Поднять Сушкина — означало рисковать. Исходя из привычной методики, это было рано. Что он пристал к бедному Сушкину? Вид Льва Михайловича ясно показывал: он все понимает, но он решил и готов взять на себя ответственность. То есть, говорил он вслух, пожалуйста, можно Сушкина и не трогать: его жизнь, будем смотреть правде в глаза, интересует сегодня только нас. Пусть лежит. Куда кривая вывезет. Но мы профессионалы. И у нас больница, а не богадельня. Мы обязаны действовать. Наш объект — болезнь Сушкина, а не он сам. Разумеется, мы гуманисты, но ведь в профессиональном смысле больной — лишь промежуточная стадия, арена, на которой сражаются врач и болезнь. Наше дело организм, а не индивидуум. Хирург во время операции не может думать, сколько у больного детей или в каком он чине, в этот момент перед ним лишь операционное поле, остальное лирика. Поэтому по возможности необходимо убрать все, что стоит между врачующим и болезнью.
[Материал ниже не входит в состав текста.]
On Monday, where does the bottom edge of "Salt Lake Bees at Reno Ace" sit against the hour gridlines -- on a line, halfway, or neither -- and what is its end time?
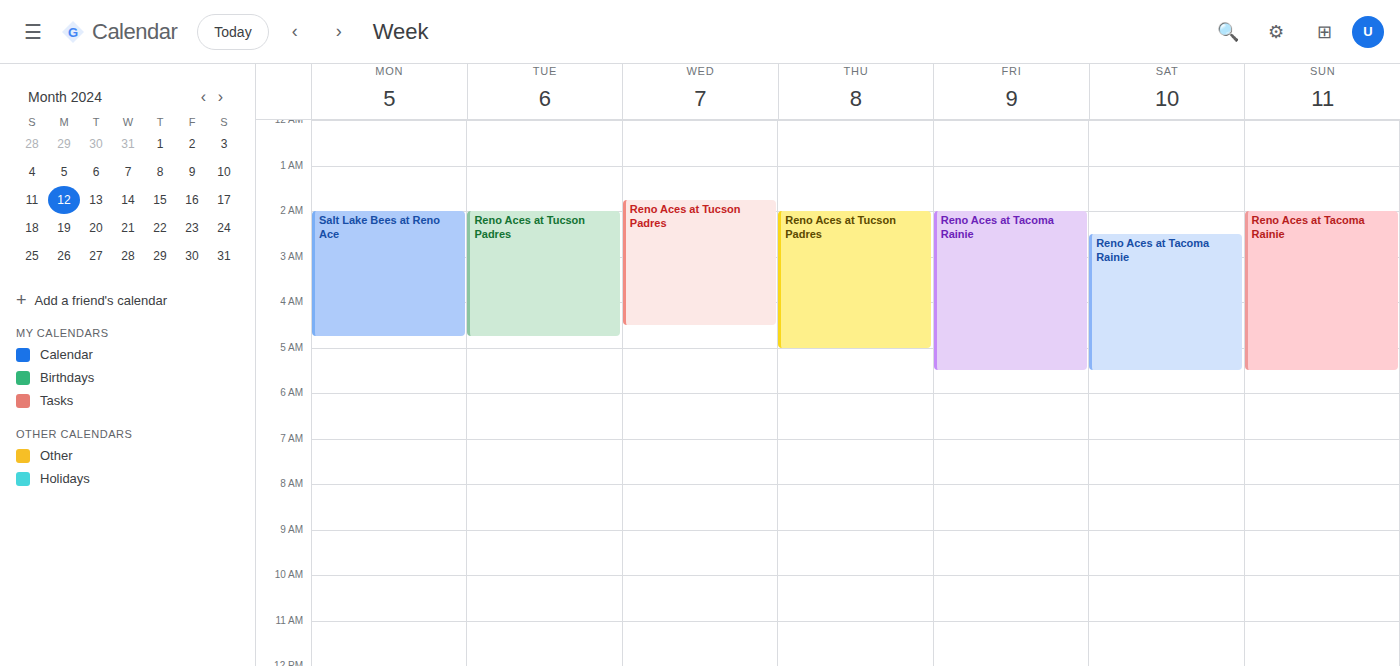
4:45 AM -- neither: three quarters of the way from the 4 AM line to the 5 AM line.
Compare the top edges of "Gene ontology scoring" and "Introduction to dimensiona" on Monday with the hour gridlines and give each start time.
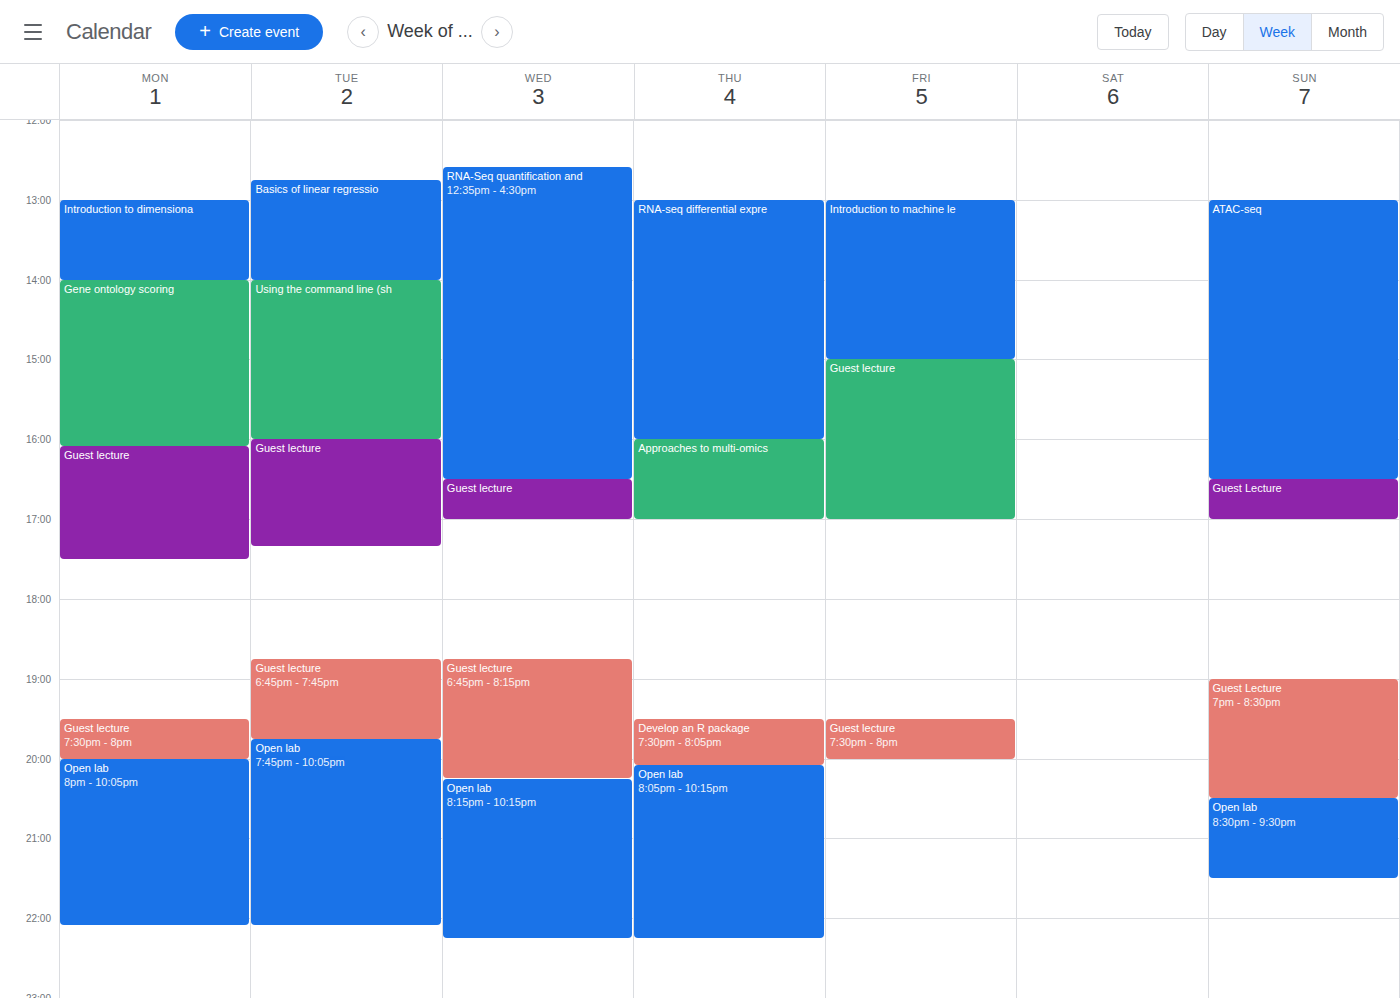
"Gene ontology scoring": 14:00, exactly on the 14:00 line. "Introduction to dimensiona": 13:00, exactly on the 13:00 line.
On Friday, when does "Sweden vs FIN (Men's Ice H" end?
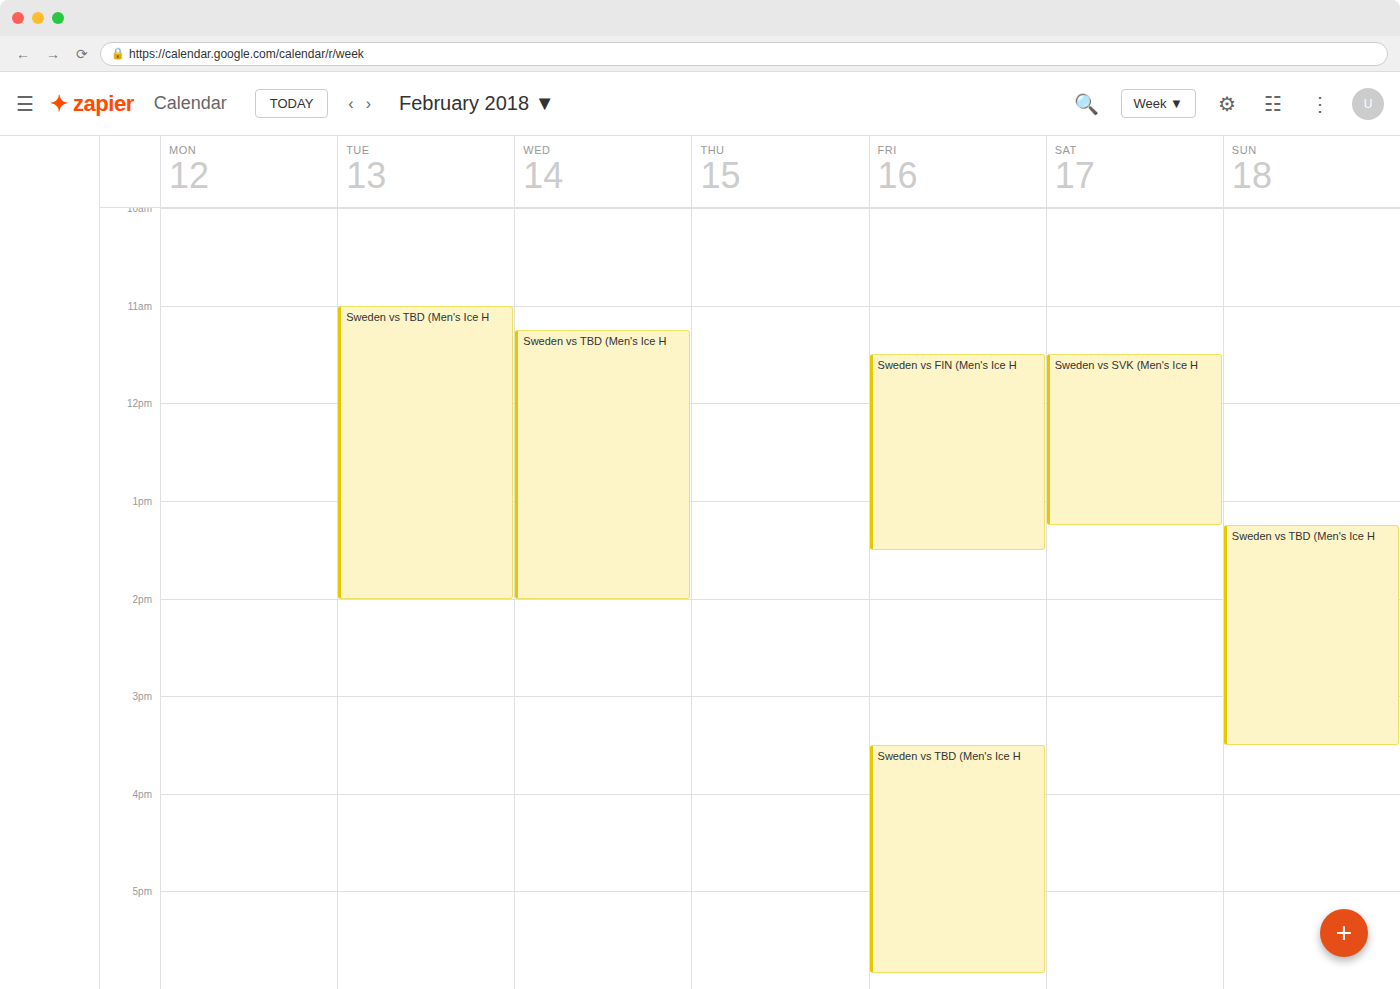
1:30 PM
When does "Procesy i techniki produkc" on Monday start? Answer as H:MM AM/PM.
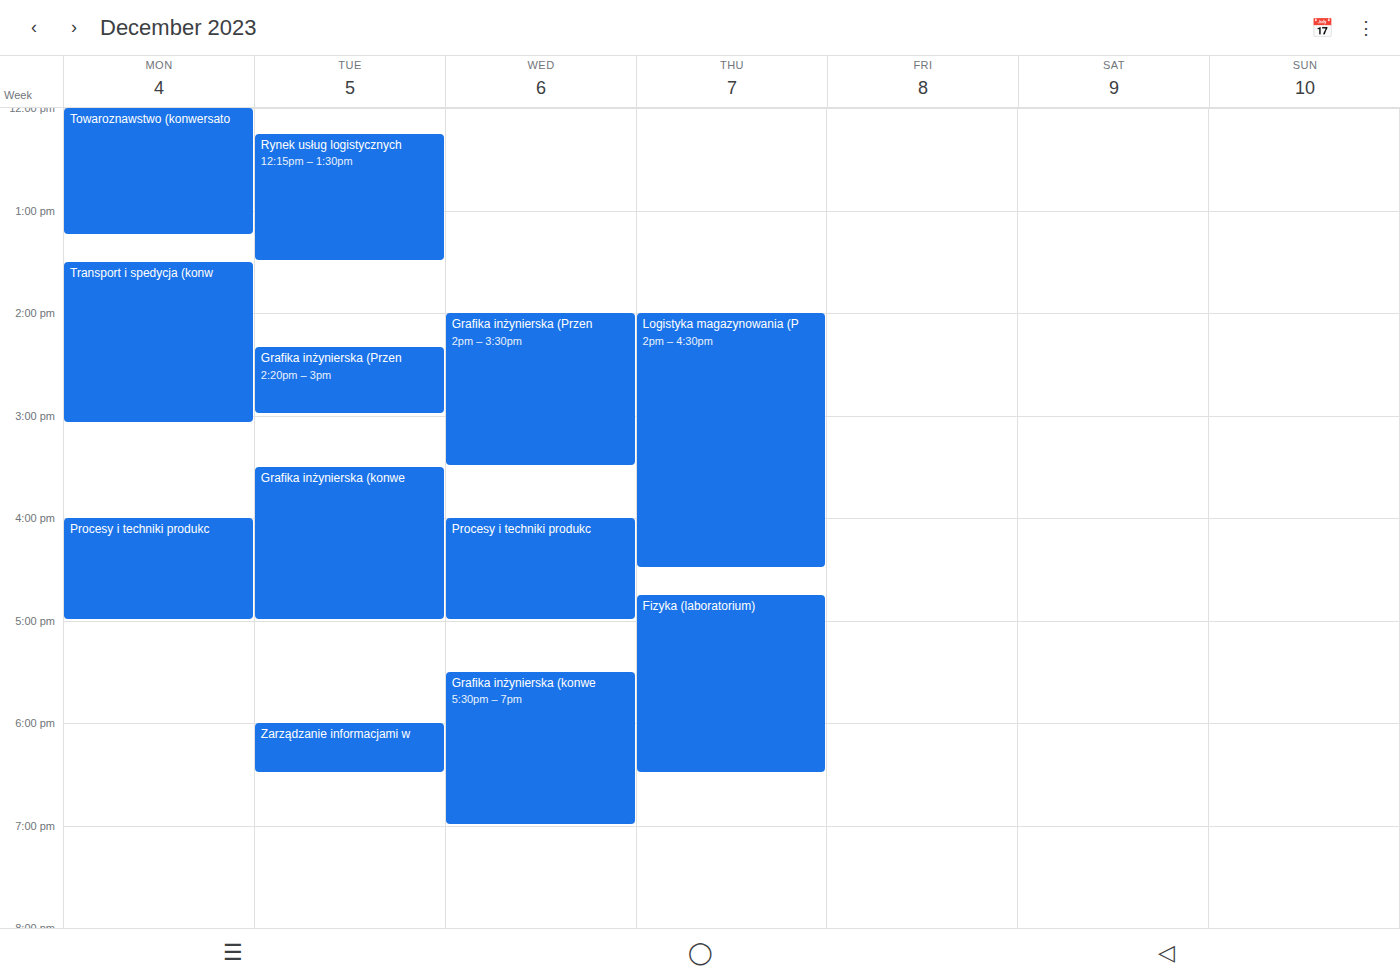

Что же касается Сушкина, то Лев Михайлович наконец понял: психическое состояние больного путает карты, затемняет картину. Он, можно сказать, помаленьку доходит, а странная его радость растет. В конце концов, больной должен быть занят своей болезнью, бороться с ней. А у нас чем он занят? Что за счастье такое? Что он в нашу больницу попал?.. Причем это ведь не эйфория умирающего, известная медицине, тут что-то другое. Что? Синдром, пардон, Сушкина?..
«Может, и синдром Сушкина», — выдавила задумчиво Сагида.
«Ну-ну», — сказал Лев Михайлович.
Как и что могла Сагида ему объяснить? У нее у самой не было аргументов, только ощущение. Лев Михайлович прав, но у нее тоже составилось представление о состоянии Сушкина, она тоже наконец определила для себя, что с Сушкиным. И ей кажется, не надо вмешиваться, разрушать; может быть, он тем и жив, что чувствует, и его благость — его защита и панацея. Мы не знаем. Зачем же рисковать?
Лев Михайлович, при всей широте взглядов (как истинно современный человек), тем не менее никогда не понимал и не любил абстракций. А тем более мистики. Во всех их видах. Сушкинская же нирвана отдавала чем-то таким. И Сагида лишь подтверждала это. Ну пожалуйста, валяйте! Только отчего же ваша блажь не способствует выздоровлению? Силы-то тают у больного, яко у отшельника, и сердце слабеет день ото дня. Лирика лирикой, а физика физикой. А мы-то отвечаем за физику. Или давайте его выпишем, пусть пребывает в своем блаженном состоянии у себя дома — это будет уже его частное дело, и мы ни при чем.